INSTRUCTIONS FOR THE TASK
Repeat the records below exactly as they appear.
+ + + +
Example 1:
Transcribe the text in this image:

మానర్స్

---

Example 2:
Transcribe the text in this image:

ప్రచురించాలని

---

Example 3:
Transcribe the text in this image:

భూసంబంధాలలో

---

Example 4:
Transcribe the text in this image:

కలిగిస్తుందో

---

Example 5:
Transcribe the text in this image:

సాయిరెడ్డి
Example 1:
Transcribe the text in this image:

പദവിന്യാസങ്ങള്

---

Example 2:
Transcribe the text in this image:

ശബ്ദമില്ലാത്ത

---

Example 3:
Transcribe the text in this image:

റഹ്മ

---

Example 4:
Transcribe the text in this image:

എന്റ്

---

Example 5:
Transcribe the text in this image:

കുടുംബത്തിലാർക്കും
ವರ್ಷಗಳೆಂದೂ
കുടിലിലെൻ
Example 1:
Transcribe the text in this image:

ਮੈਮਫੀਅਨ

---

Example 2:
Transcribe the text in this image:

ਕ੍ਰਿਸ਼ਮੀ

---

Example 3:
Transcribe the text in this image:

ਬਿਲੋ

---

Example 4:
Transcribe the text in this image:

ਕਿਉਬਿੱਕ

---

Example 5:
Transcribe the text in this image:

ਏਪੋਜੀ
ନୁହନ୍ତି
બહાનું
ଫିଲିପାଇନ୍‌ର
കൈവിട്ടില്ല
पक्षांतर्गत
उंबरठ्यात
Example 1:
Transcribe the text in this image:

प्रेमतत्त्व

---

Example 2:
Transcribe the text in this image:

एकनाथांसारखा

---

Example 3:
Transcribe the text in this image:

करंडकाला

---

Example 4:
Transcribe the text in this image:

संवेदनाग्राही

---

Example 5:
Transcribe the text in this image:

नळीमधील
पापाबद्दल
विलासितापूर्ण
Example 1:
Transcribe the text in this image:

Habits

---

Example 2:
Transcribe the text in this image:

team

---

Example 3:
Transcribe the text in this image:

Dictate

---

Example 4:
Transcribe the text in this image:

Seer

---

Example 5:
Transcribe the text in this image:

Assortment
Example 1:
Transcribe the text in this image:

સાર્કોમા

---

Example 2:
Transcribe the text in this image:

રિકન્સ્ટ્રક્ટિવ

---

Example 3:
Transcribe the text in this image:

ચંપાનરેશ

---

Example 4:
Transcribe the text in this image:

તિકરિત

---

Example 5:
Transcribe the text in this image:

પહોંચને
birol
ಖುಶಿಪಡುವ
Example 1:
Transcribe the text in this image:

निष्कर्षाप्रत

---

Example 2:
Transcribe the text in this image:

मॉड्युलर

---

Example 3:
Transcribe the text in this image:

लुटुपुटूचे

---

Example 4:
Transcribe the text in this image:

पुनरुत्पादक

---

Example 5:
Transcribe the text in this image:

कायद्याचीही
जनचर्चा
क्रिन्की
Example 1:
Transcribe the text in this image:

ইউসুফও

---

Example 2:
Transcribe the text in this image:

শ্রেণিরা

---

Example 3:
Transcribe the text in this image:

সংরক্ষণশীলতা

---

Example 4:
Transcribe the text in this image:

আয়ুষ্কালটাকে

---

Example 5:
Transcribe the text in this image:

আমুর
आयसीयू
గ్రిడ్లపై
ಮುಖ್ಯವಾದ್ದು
+ + + +
EXERCISE RESPONSE
Example 1:
Transcribe the text in this image:

మానర్స్

---

Example 2:
Transcribe the text in this image:

ప్రచురించాలని

---

Example 3:
Transcribe the text in this image:

భూసంబంధాలలో

---

Example 4:
Transcribe the text in this image:

కలిగిస్తుందో

---

Example 5:
Transcribe the text in this image:

సాయిరెడ్డి
Example 1:
Transcribe the text in this image:

പദവിന്യാസങ്ങള്

---

Example 2:
Transcribe the text in this image:

ശബ്ദമില്ലാത്ത

---

Example 3:
Transcribe the text in this image:

റഹ്മ

---

Example 4:
Transcribe the text in this image:

എന്റ്

---

Example 5:
Transcribe the text in this image:

കുടുംബത്തിലാർക്കും
ವರ್ಷಗಳೆಂದೂ
കുടിലിലെൻ
Example 1:
Transcribe the text in this image:

ਮੈਮਫੀਅਨ

---

Example 2:
Transcribe the text in this image:

ਕ੍ਰਿਸ਼ਮੀ

---

Example 3:
Transcribe the text in this image:

ਬਿਲੋ

---

Example 4:
Transcribe the text in this image:

ਕਿਉਬਿੱਕ

---

Example 5:
Transcribe the text in this image:

ਏਪੋਜੀ
ନୁହନ୍ତି
બહાનું
ଫିଲିପାଇନ୍‌ର
കൈവിട്ടില്ല
पक्षांतर्गत
उंबरठ्यात
Example 1:
Transcribe the text in this image:

प्रेमतत्त्व

---

Example 2:
Transcribe the text in this image:

एकनाथांसारखा

---

Example 3:
Transcribe the text in this image:

करंडकाला

---

Example 4:
Transcribe the text in this image:

संवेदनाग्राही

---

Example 5:
Transcribe the text in this image:

नळीमधील
पापाबद्दल
विलासितापूर्ण
Example 1:
Transcribe the text in this image:

Habits

---

Example 2:
Transcribe the text in this image:

team

---

Example 3:
Transcribe the text in this image:

Dictate

---

Example 4:
Transcribe the text in this image:

Seer

---

Example 5:
Transcribe the text in this image:

Assortment
Example 1:
Transcribe the text in this image:

સાર્કોમા

---

Example 2:
Transcribe the text in this image:

રિકન્સ્ટ્રક્ટિવ

---

Example 3:
Transcribe the text in this image:

ચંપાનરેશ

---

Example 4:
Transcribe the text in this image:

તિકરિત

---

Example 5:
Transcribe the text in this image:

પહોંચને
birol
ಖುಶಿಪಡುವ
Example 1:
Transcribe the text in this image:

निष्कर्षाप्रत

---

Example 2:
Transcribe the text in this image:

मॉड्युलर

---

Example 3:
Transcribe the text in this image:

लुटुपुटूचे

---

Example 4:
Transcribe the text in this image:

पुनरुत्पादक

---

Example 5:
Transcribe the text in this image:

कायद्याचीही
जनचर्चा
क्रिन्की
Example 1:
Transcribe the text in this image:

ইউসুফও

---

Example 2:
Transcribe the text in this image:

শ্রেণিরা

---

Example 3:
Transcribe the text in this image:

সংরক্ষণশীলতা

---

Example 4:
Transcribe the text in this image:

আয়ুষ্কালটাকে

---

Example 5:
Transcribe the text in this image:

আমুর
आयसीयू
గ్రిడ్లపై
ಮುಖ್ಯವಾದ್ದು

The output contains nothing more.